▶ [WHAT TO WORK ON] Please transcribe exactly, and only, the lines of the data below between the line holding "Which 3-D box" and the line holding "Draw a box round the ceiling. In pixels.", inclusive.

▶ [GIVEN RECORDS]

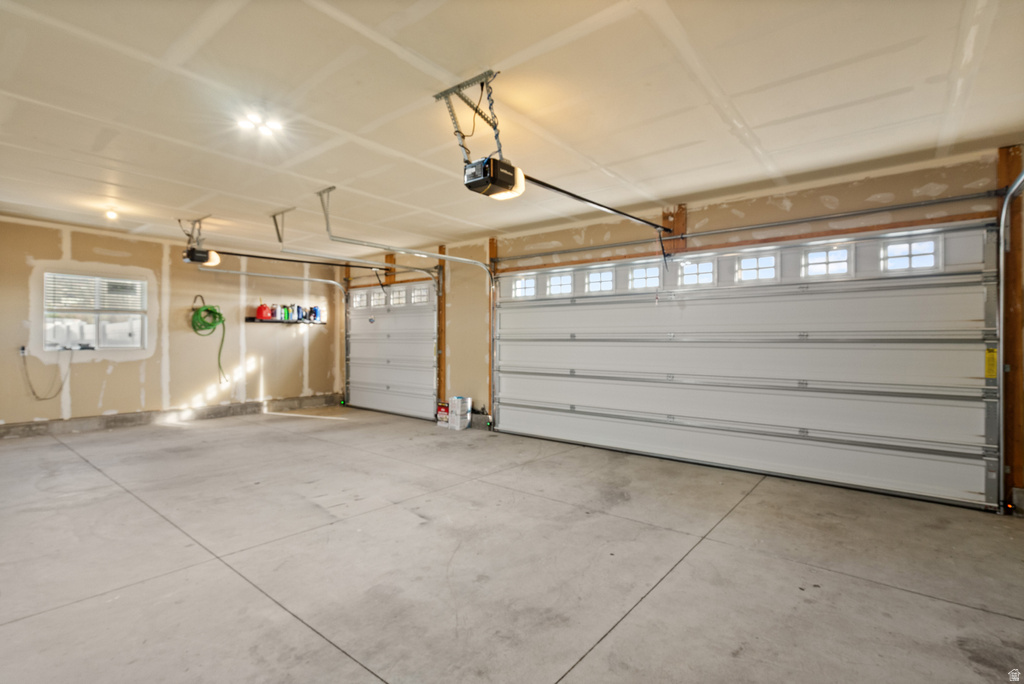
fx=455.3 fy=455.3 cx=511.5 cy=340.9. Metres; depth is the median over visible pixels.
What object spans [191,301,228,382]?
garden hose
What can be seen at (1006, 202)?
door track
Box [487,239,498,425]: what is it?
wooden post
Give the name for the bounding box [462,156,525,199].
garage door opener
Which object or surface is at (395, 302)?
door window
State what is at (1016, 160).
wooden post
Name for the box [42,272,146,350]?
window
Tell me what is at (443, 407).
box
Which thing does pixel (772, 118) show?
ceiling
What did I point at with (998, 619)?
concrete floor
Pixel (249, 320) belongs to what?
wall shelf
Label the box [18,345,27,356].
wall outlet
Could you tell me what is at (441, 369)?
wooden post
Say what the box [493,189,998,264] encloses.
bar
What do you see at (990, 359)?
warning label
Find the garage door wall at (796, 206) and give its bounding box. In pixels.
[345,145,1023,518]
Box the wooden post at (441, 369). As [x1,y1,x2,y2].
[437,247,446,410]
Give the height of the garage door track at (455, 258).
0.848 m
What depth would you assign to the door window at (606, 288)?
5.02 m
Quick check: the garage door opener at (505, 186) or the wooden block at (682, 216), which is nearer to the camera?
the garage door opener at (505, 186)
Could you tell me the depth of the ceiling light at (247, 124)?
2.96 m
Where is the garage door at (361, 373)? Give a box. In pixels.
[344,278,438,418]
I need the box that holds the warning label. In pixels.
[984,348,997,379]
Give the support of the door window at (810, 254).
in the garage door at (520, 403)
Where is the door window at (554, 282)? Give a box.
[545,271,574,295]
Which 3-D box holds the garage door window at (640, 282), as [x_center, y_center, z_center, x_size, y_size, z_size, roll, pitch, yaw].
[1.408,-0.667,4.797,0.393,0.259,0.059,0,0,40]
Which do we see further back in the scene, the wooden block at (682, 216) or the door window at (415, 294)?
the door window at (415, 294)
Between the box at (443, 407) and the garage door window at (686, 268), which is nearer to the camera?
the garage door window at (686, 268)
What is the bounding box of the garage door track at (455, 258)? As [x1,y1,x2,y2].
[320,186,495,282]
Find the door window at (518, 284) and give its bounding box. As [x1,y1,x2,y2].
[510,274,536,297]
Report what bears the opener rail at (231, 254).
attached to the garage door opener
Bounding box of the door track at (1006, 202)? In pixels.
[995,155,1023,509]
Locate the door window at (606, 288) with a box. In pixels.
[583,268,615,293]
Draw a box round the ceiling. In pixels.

* * *

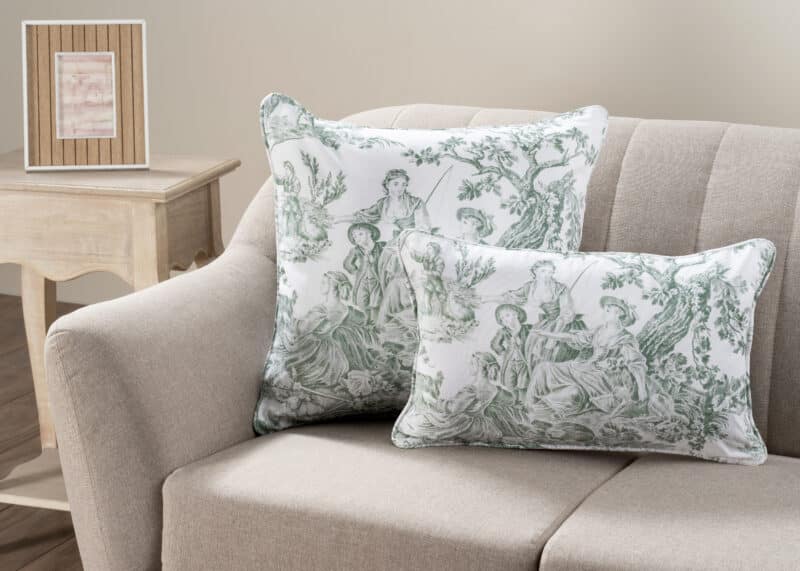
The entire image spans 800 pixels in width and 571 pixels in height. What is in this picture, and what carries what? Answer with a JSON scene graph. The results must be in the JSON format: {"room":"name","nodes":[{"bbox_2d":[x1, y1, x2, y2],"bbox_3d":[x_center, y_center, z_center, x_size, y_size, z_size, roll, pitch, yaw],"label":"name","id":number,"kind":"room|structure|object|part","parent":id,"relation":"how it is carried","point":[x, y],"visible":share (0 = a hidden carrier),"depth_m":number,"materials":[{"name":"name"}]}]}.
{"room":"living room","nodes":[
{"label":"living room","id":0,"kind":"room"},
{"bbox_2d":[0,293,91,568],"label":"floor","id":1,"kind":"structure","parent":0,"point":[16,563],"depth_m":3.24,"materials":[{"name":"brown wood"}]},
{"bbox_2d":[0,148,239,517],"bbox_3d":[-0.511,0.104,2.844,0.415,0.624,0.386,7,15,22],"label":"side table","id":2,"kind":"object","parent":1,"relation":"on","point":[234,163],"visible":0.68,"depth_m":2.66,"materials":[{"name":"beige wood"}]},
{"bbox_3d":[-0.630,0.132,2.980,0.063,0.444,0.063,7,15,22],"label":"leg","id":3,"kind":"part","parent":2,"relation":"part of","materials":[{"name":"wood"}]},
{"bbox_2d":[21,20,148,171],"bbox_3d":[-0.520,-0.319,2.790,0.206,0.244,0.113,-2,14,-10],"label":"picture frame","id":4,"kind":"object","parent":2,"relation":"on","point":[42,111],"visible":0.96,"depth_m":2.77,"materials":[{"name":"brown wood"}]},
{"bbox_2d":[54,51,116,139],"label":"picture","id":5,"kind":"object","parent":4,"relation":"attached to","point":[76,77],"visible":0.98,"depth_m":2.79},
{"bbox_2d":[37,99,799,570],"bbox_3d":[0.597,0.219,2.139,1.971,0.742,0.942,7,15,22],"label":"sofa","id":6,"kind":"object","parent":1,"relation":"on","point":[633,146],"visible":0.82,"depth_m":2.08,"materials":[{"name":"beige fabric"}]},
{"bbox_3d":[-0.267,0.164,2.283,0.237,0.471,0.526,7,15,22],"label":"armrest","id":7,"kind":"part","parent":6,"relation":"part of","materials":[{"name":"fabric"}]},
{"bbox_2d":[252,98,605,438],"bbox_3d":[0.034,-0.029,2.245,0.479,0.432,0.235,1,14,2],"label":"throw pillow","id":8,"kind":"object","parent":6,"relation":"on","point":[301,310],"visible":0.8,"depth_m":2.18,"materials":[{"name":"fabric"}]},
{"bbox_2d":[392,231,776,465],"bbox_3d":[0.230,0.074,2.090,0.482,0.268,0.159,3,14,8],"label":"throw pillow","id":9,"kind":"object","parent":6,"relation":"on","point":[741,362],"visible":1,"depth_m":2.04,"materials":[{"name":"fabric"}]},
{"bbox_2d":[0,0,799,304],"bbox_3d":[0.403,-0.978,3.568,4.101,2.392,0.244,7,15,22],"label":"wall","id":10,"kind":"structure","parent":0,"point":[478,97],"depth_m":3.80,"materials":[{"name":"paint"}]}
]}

▶ [SOLVED PROBLEM]
Which 3-D box holds the garage door window at (640, 282), as [x_center, y_center, z_center, x_size, y_size, z_size, roll, pitch, yaw].
[1.408,-0.667,4.797,0.393,0.259,0.059,0,0,40]
Which do we see further back in the scene, the wooden block at (682, 216) or the door window at (415, 294)?
the door window at (415, 294)
Between the box at (443, 407) and the garage door window at (686, 268), which is nearer to the camera?
the garage door window at (686, 268)
What is the bounding box of the garage door track at (455, 258)? As [x1,y1,x2,y2].
[320,186,495,282]
Find the door window at (518, 284) and give its bounding box. As [x1,y1,x2,y2].
[510,274,536,297]
Report what bears the opener rail at (231, 254).
attached to the garage door opener
Bounding box of the door track at (1006, 202)? In pixels.
[995,155,1023,509]
Locate the door window at (606, 288) with a box. In pixels.
[583,268,615,293]
Draw a box round the ceiling. In pixels.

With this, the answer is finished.